Reste maintenant l’étape de la visite médicale. D’après les statistiques d’immigrer.com, nous devrions recevoir les IVM (Instructions de la Visite Médicale) environ un mois après.
Quelle ne fut pas notre surprise lorsque le 15 juillet 2005, soit 3 jours plus tard, que nous recevons l’IVM accompagné d’une demande de photos pour Paul et Corinne ainsi qu’une demande de toutes les pages du livret de famille. En effect, les photos de Coco sont légèrement plus petites que les dimensions requises, quant à celles de Paul, il n’était pas de face. Mais essayez de prendre des photos d’identités d’un bébé de 20 mois !!!!
Nous avons donc envoyé les pièces demandées le 28 juillet 2005, juste après la visite médicale (lire mon article).
Michel
Ca y est ! le sort est jeté. Après un mois de démarches auprès de diverses administrations plus ou moins efficaces, d’anciens employeurs, d’établissements scolaires, etc…afin de réunir toutes les pièces nécessaires, nous arrivons enfin à compléter notre dossier. C’est le 6 avril 2005 que nous postons notre dossier d’immigration à destination du Bureau d’Immigration du Québec situé à Paris, rue de la Boétie.
Coût des frais pour 2 adultes et 2 enfants : 840CAD (à régler avec un chèque certifié en dollars canadien). Coco étant auxiliaire de puériculture équivalent à aide-éducatrice de la petite enfance au Québec (qui est une profession en demande), et étant plus jeune que moi, nous choisissons de la présenter comme requérante principale. Ainsi, le dossier devrait passer un peu plus facilement que si je me nommais moi-même requérant principal, car trouver un emploi en étant intermittent du spectacle semble poser un peu plus de difficultés.

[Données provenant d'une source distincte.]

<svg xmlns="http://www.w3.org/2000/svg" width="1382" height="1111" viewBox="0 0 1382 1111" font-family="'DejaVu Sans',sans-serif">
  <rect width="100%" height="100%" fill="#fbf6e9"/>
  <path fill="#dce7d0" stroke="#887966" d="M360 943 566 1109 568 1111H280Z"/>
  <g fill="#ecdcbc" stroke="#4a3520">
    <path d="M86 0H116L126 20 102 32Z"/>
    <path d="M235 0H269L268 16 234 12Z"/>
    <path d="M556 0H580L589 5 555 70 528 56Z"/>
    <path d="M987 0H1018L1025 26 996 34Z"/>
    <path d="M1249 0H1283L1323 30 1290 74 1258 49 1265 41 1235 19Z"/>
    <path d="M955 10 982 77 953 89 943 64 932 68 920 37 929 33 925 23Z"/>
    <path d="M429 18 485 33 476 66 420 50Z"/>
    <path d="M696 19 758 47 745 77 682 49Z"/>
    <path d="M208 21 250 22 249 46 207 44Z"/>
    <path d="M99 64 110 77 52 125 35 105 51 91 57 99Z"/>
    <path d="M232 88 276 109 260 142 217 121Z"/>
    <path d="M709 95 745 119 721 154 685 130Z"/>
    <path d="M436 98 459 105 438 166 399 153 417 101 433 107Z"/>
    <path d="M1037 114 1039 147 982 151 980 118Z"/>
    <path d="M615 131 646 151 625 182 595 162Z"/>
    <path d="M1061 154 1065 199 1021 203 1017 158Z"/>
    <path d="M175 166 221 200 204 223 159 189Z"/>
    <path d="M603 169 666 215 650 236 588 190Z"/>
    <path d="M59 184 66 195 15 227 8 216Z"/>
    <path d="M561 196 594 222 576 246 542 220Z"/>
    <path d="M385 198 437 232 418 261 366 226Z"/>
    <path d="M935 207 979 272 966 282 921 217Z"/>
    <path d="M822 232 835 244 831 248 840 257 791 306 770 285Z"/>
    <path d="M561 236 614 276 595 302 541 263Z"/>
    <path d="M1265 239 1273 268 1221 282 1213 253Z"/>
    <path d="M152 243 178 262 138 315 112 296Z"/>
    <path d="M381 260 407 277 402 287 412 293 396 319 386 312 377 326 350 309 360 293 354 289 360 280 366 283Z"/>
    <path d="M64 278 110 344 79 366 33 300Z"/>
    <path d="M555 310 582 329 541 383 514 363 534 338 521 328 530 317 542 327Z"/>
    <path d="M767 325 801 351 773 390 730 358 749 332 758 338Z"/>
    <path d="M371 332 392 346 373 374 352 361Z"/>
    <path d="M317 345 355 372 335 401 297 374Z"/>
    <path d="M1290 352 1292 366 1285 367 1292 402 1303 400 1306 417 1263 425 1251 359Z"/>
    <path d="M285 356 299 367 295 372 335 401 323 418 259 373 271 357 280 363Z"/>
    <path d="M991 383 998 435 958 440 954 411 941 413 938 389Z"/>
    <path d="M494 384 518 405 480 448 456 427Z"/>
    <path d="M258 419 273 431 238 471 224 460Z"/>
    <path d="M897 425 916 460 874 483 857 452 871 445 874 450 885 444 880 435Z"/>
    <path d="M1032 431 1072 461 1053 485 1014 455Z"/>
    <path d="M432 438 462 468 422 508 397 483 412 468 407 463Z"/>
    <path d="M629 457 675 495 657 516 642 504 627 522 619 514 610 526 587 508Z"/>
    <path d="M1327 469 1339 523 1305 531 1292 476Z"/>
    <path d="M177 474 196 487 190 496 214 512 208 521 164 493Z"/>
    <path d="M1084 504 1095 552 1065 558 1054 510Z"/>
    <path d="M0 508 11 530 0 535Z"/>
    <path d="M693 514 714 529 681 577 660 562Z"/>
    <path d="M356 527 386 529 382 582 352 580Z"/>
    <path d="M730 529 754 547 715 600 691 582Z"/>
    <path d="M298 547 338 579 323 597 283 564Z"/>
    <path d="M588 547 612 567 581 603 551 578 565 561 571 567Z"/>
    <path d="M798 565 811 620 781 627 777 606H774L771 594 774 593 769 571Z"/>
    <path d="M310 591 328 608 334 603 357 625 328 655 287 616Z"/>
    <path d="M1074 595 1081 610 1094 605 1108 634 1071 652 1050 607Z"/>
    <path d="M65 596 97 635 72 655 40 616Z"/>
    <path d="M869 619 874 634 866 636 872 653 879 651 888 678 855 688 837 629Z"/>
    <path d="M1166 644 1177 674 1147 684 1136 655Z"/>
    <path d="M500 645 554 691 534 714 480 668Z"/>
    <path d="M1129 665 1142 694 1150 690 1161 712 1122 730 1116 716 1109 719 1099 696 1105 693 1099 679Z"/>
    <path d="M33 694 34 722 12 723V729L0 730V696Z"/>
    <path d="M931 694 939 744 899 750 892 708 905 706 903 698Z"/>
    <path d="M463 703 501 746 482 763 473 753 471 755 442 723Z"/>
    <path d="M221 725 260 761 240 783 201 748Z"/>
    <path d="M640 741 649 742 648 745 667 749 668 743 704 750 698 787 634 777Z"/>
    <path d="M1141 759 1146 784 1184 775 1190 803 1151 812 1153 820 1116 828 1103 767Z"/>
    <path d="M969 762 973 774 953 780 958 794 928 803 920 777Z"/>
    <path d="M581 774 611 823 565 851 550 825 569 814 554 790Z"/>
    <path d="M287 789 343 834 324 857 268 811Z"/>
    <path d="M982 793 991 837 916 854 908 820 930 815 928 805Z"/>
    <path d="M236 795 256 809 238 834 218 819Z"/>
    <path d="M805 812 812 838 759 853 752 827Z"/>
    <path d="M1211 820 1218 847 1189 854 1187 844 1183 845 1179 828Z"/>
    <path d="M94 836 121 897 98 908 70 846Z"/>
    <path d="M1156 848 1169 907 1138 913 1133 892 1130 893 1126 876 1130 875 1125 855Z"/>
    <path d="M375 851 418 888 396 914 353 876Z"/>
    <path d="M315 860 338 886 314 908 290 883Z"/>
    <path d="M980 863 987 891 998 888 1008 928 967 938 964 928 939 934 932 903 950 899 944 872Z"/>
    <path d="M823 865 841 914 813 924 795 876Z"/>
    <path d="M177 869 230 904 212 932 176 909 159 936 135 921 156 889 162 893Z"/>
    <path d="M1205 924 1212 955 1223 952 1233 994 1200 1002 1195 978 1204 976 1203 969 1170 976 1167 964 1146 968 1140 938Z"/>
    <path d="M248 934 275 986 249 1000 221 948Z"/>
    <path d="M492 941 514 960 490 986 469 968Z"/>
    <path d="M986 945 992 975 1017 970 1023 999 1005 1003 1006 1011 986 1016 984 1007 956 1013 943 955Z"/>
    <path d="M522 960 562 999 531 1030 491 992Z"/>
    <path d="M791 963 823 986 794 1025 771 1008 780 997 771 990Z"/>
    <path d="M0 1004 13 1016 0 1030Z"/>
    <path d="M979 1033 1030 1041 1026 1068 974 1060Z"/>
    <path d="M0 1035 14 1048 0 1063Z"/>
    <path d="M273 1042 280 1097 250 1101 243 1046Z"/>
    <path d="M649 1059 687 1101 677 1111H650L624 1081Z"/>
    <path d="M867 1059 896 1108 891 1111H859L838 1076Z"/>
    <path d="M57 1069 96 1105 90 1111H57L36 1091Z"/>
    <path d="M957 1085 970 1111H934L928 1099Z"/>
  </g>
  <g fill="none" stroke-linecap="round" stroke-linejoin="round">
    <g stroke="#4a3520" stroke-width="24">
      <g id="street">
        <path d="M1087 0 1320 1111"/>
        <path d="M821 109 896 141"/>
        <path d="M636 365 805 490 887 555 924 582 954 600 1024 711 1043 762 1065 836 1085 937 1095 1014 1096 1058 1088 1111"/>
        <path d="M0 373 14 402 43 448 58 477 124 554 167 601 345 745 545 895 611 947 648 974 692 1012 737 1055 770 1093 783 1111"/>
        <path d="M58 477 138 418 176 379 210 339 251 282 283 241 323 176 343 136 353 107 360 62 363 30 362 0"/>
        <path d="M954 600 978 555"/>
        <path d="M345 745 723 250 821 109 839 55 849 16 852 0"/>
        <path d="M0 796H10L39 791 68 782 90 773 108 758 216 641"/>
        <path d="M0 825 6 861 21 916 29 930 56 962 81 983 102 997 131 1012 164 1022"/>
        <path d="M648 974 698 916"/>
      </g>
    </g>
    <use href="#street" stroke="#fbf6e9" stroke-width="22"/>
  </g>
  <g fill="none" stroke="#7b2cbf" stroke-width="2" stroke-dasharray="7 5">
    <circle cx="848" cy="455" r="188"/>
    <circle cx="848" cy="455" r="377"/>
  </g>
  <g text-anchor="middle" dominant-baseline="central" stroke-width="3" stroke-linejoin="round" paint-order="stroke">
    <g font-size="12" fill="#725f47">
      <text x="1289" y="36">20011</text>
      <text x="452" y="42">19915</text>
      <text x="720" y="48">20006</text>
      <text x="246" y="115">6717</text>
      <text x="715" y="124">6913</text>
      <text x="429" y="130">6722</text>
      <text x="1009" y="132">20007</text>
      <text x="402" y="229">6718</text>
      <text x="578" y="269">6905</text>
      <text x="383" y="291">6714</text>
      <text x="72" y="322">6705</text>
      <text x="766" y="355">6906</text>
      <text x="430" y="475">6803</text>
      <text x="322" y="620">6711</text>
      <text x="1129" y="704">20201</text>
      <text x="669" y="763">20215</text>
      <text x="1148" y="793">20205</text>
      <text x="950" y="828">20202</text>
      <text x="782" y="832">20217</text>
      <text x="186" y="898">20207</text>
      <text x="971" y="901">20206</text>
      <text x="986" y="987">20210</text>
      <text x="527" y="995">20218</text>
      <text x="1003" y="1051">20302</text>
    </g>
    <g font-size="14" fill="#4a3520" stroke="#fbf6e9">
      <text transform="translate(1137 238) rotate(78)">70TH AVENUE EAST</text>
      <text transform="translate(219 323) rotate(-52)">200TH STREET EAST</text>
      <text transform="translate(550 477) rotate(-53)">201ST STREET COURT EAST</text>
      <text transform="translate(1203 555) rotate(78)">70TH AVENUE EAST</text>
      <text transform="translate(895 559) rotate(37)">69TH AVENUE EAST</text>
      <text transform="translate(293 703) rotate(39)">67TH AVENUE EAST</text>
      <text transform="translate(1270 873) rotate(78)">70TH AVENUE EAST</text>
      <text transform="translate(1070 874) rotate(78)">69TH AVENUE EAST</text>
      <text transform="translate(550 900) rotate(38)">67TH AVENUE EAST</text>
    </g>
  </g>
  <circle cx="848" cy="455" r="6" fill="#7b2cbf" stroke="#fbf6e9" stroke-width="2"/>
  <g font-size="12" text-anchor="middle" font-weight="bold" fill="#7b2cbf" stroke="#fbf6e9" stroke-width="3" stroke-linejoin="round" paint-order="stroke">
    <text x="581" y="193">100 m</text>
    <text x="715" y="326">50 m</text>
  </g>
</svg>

12 avril 2005, nous recevons l’accusé de réception de la poste qui nous informe que notre dossier est en traitement. En consultant les statistiques de « immigrer.com », le délai moyen se situe entre 1 mois et demi et 2 mois. 25 mai 2005, alors que j’étais au bureau, Coco me téléphone pour m’informer qu’un courrier à l’entête du BIQ (Bureau d’Immigration du Québec) vient d’arriver. Elle l’ouvre…et lit « Madame…blablabla…nous vous invitons à une séance d’information où nous aurons la joie de vous remettre votre CSQ, il s’agit du Certificat de Sélection du Québec. Heureux ! nous sommes heureux ! La première étape est passée. En effet, sans ce document, nous ne pouvons immigrer au Québec, car cette province est la seule du Canada qui sélectionne ses immigrants. Corinne ne pouvant se libérer, avant la semaine suivante, je me dévoue pour suivre cette séance d’information suivit de la remise de nos CSQ.

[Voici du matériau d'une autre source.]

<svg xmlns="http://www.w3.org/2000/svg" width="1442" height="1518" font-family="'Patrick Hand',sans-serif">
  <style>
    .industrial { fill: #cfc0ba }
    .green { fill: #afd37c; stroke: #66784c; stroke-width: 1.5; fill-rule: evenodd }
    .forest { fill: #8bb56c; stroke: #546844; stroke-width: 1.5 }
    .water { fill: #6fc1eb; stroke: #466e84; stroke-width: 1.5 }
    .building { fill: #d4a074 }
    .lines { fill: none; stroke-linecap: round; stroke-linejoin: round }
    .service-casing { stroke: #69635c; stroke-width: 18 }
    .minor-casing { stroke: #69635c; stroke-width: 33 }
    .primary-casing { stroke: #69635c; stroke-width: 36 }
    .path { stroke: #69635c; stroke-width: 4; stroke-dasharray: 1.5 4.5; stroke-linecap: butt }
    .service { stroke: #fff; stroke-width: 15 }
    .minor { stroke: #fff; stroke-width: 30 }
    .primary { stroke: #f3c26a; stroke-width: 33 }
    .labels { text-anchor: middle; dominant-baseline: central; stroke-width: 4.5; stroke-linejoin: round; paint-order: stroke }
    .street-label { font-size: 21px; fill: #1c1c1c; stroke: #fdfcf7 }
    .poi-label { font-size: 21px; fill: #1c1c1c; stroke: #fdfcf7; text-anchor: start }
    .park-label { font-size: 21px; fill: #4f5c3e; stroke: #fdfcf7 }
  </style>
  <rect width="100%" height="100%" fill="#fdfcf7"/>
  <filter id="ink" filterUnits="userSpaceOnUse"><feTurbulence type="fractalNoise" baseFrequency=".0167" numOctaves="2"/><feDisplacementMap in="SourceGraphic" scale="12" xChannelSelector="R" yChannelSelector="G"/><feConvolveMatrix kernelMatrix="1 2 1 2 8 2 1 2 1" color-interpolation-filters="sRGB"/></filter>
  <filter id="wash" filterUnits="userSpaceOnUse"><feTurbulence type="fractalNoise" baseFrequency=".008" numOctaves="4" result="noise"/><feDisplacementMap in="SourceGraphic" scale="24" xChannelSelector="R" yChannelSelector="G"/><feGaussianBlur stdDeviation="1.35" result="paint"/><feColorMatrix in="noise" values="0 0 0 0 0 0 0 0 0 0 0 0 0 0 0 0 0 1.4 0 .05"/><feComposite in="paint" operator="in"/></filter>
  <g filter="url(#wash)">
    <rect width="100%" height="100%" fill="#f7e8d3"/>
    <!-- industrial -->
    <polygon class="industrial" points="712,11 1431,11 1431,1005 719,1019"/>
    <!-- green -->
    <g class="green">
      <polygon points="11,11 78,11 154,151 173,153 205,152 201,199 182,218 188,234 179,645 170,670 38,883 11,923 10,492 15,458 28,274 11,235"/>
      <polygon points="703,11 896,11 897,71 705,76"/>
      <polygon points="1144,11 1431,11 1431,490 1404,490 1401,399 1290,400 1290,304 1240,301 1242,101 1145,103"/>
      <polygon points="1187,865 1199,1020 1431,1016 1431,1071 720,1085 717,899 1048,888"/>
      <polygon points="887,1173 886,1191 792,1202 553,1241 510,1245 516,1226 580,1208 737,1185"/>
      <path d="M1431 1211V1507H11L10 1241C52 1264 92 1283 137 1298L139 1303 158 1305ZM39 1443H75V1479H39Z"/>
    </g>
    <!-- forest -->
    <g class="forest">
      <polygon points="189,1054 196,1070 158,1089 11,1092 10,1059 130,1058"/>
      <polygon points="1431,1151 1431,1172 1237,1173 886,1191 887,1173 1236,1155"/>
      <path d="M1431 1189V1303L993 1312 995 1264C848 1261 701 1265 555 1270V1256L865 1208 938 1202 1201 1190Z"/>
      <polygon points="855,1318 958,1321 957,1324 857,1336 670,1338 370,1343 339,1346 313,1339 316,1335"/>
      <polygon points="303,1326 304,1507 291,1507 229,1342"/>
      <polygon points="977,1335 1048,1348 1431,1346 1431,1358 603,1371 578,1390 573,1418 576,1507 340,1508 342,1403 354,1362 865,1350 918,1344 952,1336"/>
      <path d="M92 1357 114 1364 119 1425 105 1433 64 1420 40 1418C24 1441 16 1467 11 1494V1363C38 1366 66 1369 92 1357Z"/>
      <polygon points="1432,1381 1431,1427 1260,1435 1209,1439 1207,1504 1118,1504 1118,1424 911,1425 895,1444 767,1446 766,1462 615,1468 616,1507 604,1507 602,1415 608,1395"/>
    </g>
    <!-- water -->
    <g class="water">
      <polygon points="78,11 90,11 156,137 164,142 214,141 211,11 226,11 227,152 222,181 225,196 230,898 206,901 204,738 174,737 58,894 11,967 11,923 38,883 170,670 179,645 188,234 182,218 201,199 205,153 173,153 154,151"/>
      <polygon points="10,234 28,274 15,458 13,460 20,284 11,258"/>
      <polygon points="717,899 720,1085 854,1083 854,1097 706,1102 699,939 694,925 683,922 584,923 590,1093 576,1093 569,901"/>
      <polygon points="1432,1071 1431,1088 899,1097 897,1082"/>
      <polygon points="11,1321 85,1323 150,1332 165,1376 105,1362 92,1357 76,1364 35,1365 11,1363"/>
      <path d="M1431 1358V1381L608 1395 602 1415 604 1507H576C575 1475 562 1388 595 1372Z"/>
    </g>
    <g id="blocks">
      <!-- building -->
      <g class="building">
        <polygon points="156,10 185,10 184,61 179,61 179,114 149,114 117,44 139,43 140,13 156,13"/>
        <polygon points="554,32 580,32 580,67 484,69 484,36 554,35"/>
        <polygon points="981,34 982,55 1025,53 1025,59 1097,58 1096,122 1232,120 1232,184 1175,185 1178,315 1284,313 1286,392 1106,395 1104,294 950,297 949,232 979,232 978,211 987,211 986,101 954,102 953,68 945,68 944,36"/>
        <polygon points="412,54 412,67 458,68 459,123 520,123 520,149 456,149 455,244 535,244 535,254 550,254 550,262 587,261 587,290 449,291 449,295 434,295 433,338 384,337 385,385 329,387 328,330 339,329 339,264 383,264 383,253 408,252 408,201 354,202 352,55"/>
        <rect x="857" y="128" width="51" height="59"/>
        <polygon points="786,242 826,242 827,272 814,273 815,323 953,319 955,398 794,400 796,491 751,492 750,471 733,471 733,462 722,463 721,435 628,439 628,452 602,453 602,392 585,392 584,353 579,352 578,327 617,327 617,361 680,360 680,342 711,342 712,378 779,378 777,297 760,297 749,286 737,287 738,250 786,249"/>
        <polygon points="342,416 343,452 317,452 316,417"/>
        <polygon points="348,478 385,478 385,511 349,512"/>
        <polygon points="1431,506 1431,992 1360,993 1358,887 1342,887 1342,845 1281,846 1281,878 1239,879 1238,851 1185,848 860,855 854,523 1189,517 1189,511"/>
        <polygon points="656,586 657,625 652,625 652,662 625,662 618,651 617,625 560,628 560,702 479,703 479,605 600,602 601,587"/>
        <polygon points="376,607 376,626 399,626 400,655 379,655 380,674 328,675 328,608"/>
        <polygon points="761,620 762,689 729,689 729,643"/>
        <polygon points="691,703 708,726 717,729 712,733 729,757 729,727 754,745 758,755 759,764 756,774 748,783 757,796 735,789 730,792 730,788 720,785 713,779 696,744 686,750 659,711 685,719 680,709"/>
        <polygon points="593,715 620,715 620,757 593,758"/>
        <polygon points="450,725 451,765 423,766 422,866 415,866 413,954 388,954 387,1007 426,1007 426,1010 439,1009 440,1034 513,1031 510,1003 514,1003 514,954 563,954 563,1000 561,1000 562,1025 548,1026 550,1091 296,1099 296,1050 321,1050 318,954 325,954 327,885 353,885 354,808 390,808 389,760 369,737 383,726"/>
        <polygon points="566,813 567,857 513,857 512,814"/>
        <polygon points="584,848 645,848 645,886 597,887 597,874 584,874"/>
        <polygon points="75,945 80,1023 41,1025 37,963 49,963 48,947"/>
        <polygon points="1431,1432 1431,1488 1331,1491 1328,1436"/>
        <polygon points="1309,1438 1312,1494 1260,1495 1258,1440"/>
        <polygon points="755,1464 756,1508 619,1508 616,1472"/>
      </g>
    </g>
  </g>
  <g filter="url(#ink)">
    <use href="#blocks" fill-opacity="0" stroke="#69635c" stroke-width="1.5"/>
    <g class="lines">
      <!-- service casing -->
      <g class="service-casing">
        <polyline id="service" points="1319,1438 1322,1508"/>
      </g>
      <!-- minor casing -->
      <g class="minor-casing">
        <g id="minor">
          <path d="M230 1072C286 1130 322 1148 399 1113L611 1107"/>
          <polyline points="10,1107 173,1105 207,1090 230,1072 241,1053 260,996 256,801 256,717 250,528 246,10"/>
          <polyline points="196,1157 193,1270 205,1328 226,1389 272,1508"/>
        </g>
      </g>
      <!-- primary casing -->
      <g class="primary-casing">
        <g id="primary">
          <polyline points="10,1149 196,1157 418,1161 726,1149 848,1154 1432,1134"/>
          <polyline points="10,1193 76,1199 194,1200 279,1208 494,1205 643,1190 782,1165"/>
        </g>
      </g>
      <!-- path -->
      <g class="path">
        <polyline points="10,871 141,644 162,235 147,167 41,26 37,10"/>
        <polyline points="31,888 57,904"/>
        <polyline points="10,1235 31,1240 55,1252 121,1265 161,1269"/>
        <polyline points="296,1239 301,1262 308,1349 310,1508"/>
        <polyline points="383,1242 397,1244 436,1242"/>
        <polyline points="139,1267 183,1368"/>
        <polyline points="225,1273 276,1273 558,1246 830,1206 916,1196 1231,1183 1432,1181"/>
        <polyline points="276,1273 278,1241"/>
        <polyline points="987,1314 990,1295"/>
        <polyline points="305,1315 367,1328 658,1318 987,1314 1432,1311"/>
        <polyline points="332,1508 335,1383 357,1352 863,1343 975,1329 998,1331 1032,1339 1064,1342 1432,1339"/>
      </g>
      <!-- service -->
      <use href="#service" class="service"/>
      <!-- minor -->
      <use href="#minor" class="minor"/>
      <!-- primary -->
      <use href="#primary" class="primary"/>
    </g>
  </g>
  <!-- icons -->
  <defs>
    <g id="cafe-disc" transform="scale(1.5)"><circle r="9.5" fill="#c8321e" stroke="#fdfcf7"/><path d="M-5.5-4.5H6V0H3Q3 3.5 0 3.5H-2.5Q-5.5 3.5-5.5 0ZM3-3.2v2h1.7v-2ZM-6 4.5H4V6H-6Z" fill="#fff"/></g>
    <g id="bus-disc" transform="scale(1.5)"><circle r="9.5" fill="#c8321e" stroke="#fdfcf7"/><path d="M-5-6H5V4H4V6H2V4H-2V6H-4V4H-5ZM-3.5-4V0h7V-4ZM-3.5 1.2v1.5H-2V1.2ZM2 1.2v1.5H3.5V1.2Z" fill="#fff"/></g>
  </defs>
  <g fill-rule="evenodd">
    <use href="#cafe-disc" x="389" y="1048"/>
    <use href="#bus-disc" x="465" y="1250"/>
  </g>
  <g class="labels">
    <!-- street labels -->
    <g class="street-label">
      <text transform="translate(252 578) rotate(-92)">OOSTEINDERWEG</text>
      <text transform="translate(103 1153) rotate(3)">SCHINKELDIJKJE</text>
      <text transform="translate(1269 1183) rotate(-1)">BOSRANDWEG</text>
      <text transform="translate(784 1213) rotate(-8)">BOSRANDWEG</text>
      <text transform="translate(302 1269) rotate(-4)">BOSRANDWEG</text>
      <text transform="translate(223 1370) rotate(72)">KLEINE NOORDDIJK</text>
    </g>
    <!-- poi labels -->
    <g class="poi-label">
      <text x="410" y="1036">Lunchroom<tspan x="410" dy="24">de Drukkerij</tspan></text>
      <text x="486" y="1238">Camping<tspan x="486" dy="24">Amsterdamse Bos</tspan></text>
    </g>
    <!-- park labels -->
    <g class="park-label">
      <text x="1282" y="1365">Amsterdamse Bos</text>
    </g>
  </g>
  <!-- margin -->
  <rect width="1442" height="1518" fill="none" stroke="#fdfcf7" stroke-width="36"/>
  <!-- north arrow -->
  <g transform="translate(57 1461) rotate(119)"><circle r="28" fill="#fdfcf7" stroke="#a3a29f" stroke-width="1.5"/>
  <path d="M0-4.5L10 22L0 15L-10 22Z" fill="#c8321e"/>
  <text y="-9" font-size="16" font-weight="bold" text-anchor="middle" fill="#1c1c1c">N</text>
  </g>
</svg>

Dans cette enveloppe, se trouvent donc 2 exemplaires des CSQ pour chaque membre de la famille. 1 sera à joindre au dossier fédéral et l’autre à présenter lors de l’arrivée sur le territoire canadien, ainsi que lors de diverses démarches lorsque nous serons sur place.
L’étape du Québec maintenant franchie, une autre période de recherche et de classement commence, celle du dossier fédéral. Et oui !! nous devons maintenant être acceptés par le Canada.